Collection entries:

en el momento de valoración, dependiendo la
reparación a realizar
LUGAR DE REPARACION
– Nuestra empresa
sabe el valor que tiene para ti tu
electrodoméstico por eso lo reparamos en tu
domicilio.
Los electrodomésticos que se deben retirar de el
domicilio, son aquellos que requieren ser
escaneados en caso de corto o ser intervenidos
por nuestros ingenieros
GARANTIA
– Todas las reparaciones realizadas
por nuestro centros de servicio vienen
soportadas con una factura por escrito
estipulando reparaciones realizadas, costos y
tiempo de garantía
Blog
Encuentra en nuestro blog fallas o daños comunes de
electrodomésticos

WORK INSTRUCTION – Please quote every record above exactly as it appears.

EXPECTED ANSWER –
en el momento de valoración, dependiendo la
reparación a realizar
LUGAR DE REPARACION
– Nuestra empresa
sabe el valor que tiene para ti tu
electrodoméstico por eso lo reparamos en tu
domicilio.
Los electrodomésticos que se deben retirar de el
domicilio, son aquellos que requieren ser
escaneados en caso de corto o ser intervenidos
por nuestros ingenieros
GARANTIA
– Todas las reparaciones realizadas
por nuestro centros de servicio vienen
soportadas con una factura por escrito
estipulando reparaciones realizadas, costos y
tiempo de garantía
Blog
Encuentra en nuestro blog fallas o daños comunes de
electrodomésticos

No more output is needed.